Item 9.01. | Financial Statement and Exhibits. |
(a) Financial statements of businesses acquired.
Legacy Cyxtera’s consolidated statements of operations, comprehensive loss, changes in shareholder’s equity and cash flows for the years ended December 31, 2020, 2019 and 2018, the consolidated balance sheets as of December 31, 2020 and 2019, and the related notes to the financial statements, are set forth in the Proxy Statement beginning on page F-76 and incorporated herein by reference. Legacy Cyxtera’s unaudited condensed consolidated statements of operations, comprehensive loss, changes in shareholder’s equity and cash flows for the three months ended March 31, 2021 and 2020, the condensed consolidated balance sheet as of March 31, 2021, and the notes related thereto, are set forth in the Proxy Statement beginning on page F-52 and incorporated herein by reference.

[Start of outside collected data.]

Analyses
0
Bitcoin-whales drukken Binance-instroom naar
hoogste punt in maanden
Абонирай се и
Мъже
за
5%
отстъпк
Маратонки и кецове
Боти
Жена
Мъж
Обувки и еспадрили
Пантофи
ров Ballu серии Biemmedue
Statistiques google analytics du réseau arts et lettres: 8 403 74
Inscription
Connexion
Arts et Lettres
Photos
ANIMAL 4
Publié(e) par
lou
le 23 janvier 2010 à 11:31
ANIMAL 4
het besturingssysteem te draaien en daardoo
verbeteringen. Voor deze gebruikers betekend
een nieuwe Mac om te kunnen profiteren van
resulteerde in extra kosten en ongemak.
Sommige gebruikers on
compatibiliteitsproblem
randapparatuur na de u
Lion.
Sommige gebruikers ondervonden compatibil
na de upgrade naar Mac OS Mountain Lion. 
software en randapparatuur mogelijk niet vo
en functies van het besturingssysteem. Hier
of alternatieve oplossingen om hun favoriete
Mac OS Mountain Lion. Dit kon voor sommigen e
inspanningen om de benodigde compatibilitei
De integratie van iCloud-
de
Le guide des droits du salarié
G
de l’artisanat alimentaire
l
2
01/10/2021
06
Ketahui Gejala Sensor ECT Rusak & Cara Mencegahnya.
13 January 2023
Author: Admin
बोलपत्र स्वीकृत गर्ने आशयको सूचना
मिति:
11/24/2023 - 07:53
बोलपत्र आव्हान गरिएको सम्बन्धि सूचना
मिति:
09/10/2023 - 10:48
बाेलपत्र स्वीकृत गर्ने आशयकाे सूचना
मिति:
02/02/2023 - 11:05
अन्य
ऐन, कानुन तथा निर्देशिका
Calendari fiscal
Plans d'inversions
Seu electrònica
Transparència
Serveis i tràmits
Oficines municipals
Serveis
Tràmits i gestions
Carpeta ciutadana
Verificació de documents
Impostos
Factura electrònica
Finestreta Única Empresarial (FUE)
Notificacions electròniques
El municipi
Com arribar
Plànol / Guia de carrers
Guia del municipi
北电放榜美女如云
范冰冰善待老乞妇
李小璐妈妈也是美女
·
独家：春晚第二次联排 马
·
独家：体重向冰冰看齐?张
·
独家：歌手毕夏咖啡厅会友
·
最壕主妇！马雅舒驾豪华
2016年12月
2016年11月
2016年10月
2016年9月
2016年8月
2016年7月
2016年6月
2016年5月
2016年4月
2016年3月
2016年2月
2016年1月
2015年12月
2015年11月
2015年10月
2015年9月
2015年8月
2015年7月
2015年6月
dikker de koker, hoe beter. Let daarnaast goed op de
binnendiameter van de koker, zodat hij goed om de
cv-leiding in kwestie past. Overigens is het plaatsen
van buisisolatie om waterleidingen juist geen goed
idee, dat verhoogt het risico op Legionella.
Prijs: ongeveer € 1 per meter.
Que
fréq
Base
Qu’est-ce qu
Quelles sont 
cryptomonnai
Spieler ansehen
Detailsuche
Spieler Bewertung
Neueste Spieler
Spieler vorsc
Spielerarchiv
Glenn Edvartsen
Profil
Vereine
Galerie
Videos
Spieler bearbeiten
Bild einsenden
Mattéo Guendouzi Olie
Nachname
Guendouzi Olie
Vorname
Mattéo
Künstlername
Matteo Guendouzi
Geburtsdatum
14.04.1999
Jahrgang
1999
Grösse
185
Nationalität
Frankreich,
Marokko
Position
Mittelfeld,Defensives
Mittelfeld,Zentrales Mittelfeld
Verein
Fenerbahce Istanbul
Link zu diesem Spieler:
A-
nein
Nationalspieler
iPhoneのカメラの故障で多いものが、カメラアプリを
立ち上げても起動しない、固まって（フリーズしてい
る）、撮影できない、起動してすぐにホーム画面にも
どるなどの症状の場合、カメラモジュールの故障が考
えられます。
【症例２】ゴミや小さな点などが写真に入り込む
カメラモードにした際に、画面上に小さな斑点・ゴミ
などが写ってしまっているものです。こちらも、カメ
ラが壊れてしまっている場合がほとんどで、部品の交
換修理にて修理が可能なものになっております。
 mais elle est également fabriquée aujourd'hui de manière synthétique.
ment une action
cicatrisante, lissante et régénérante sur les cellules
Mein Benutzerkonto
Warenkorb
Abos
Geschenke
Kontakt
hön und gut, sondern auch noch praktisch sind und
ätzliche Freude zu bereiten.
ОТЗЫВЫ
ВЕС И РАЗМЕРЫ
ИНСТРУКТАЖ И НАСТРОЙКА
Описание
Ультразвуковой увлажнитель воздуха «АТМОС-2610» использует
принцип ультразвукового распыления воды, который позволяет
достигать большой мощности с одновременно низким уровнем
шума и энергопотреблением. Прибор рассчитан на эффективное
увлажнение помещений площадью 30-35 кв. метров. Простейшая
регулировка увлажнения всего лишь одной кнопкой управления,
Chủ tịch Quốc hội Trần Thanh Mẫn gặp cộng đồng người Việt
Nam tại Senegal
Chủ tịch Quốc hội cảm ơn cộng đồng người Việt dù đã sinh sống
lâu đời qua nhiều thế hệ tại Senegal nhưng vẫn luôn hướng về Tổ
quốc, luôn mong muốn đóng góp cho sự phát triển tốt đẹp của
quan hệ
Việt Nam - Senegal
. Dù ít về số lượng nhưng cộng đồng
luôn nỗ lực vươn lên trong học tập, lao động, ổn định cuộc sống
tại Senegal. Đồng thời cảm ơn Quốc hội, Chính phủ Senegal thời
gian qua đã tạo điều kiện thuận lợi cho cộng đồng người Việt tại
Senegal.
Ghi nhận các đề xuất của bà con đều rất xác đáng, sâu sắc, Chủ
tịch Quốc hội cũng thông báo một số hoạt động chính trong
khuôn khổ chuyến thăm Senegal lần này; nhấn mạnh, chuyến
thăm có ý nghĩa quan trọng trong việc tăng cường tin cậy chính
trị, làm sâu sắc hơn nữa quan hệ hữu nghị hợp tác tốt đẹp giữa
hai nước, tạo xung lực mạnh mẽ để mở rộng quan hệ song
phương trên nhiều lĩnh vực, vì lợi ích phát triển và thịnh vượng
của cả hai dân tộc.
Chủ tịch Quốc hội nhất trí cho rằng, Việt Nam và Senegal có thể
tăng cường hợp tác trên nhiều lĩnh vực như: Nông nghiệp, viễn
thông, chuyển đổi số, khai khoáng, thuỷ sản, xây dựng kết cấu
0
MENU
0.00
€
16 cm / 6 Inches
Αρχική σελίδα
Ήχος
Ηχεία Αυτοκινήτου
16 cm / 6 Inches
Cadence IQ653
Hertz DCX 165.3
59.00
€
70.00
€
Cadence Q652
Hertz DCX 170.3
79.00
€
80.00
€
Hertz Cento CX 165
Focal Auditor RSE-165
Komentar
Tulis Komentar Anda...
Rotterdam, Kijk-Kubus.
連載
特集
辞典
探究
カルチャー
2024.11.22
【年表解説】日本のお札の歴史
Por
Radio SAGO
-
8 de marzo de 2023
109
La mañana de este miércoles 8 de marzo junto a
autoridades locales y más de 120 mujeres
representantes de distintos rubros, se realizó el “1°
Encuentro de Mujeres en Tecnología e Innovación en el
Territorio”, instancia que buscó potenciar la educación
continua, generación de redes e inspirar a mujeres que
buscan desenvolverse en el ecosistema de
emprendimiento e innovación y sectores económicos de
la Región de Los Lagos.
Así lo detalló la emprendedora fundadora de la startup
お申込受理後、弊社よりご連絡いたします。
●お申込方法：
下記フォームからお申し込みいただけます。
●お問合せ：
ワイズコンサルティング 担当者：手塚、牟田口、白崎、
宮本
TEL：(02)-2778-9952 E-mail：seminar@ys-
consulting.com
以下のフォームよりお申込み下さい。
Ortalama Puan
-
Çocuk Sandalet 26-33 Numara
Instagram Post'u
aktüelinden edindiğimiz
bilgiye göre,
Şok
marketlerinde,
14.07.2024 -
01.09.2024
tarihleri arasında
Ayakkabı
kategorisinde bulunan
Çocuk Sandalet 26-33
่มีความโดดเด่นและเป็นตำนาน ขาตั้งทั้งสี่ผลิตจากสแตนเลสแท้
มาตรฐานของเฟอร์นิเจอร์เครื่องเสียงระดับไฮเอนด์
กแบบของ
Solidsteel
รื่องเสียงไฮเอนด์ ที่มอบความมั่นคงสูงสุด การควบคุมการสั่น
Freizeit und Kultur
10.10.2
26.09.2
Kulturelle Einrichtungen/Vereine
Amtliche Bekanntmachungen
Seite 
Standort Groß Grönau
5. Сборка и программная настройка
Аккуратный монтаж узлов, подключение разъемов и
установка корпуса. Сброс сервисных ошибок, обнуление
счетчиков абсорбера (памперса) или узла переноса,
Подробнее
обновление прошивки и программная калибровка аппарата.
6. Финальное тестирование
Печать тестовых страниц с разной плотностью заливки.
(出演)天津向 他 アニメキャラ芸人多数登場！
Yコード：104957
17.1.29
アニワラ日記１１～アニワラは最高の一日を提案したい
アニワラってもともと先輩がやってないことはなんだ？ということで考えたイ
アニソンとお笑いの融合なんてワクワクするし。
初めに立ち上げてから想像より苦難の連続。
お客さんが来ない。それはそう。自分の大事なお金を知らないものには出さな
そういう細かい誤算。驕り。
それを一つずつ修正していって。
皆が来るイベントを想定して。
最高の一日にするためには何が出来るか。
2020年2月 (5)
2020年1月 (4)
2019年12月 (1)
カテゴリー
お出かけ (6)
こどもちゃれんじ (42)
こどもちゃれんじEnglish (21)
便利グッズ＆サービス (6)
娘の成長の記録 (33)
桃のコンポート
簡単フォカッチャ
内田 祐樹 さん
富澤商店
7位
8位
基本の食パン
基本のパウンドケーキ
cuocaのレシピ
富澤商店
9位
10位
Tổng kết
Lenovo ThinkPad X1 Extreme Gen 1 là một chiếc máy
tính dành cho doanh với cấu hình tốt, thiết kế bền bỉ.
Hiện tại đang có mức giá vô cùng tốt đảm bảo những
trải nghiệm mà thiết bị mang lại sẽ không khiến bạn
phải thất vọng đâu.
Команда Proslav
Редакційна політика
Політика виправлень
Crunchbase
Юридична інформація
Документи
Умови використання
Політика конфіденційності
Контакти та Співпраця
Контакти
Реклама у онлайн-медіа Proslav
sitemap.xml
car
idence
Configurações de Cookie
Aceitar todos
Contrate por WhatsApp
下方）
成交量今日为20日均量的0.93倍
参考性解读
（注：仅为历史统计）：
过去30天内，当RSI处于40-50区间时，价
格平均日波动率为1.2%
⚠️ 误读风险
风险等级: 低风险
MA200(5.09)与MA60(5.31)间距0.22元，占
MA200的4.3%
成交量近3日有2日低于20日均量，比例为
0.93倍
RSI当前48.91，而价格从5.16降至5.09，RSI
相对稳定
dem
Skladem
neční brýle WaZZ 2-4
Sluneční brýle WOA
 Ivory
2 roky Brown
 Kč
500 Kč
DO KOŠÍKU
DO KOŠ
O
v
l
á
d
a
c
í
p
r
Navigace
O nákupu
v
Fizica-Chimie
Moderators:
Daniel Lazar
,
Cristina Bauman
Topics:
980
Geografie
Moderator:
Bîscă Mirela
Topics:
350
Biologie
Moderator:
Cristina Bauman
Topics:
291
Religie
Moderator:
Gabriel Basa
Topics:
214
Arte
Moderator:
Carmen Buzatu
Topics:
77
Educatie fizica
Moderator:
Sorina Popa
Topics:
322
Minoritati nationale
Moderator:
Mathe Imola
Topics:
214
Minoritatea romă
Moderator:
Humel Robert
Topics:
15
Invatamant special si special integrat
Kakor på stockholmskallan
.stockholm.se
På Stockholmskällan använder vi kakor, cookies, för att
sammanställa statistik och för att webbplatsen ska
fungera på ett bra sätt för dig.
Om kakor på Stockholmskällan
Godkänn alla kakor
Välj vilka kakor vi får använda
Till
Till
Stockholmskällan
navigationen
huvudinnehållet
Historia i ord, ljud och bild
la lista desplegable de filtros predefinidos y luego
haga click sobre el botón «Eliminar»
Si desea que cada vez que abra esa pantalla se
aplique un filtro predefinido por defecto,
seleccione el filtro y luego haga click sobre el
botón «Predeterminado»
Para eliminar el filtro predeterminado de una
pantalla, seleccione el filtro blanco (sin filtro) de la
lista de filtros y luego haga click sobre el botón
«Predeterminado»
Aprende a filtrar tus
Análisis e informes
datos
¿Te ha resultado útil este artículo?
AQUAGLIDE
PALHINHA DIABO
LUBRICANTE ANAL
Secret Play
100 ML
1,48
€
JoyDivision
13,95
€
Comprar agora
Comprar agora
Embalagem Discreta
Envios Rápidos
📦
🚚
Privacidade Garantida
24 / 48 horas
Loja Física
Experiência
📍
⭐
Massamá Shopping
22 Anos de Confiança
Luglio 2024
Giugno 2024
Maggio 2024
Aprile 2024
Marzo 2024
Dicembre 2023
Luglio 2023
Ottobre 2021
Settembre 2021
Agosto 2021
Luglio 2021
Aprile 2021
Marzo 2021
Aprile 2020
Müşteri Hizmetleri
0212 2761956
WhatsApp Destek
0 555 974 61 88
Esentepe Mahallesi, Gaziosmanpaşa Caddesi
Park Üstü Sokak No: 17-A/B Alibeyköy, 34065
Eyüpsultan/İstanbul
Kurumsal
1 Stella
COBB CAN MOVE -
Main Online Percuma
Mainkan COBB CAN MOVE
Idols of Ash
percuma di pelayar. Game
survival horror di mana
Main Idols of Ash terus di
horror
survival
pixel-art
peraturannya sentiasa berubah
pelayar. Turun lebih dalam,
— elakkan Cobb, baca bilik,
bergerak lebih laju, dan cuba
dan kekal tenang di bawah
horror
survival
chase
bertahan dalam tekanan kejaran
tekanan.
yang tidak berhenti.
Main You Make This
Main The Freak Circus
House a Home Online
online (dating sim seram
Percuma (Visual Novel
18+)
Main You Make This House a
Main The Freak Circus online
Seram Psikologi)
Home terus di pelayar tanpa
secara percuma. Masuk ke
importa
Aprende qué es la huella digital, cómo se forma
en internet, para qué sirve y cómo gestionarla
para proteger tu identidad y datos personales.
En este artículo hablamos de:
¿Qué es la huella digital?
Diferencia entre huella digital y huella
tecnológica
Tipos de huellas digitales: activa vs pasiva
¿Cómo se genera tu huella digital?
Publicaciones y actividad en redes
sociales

Cyxtera’s unaudited condensed consolidated statements of operations, comprehensive loss, changes in shareholder’s equity and cash flows for the three and six months ended June 30, 2021 and 2020, the condensed consolidated balance sheet as of June 30, 2021, and the notes related thereto, are set forth in Exhibit 99.2 and incorporated herein by reference.